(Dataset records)
Start of Block
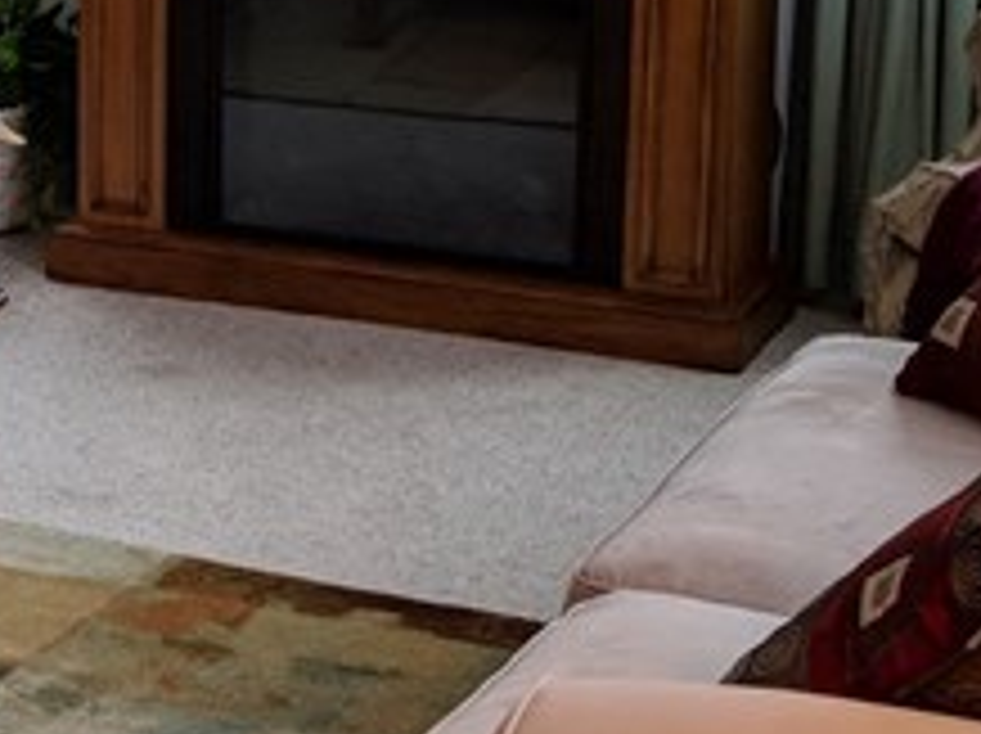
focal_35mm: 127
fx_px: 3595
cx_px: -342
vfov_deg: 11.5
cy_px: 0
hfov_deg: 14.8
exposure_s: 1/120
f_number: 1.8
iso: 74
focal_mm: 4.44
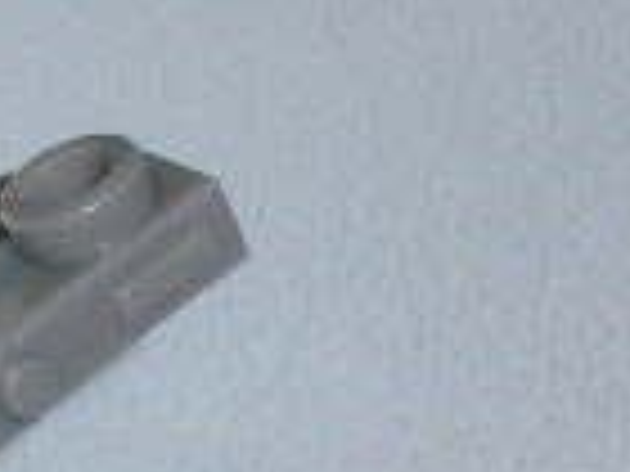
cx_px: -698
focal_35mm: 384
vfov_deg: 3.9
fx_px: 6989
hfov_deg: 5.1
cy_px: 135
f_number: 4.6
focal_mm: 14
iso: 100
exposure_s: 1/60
End of Block
_YOUR TASK_
Verbatim copy with pictures excluded: write out the records above in full.

_WRITTEN RESPONSE_
focal_35mm: 127
fx_px: 3595
cx_px: -342
vfov_deg: 11.5
cy_px: 0
hfov_deg: 14.8
exposure_s: 1/120
f_number: 1.8
iso: 74
focal_mm: 4.44
cx_px: -698
focal_35mm: 384
vfov_deg: 3.9
fx_px: 6989
hfov_deg: 5.1
cy_px: 135
f_number: 4.6
focal_mm: 14
iso: 100
exposure_s: 1/60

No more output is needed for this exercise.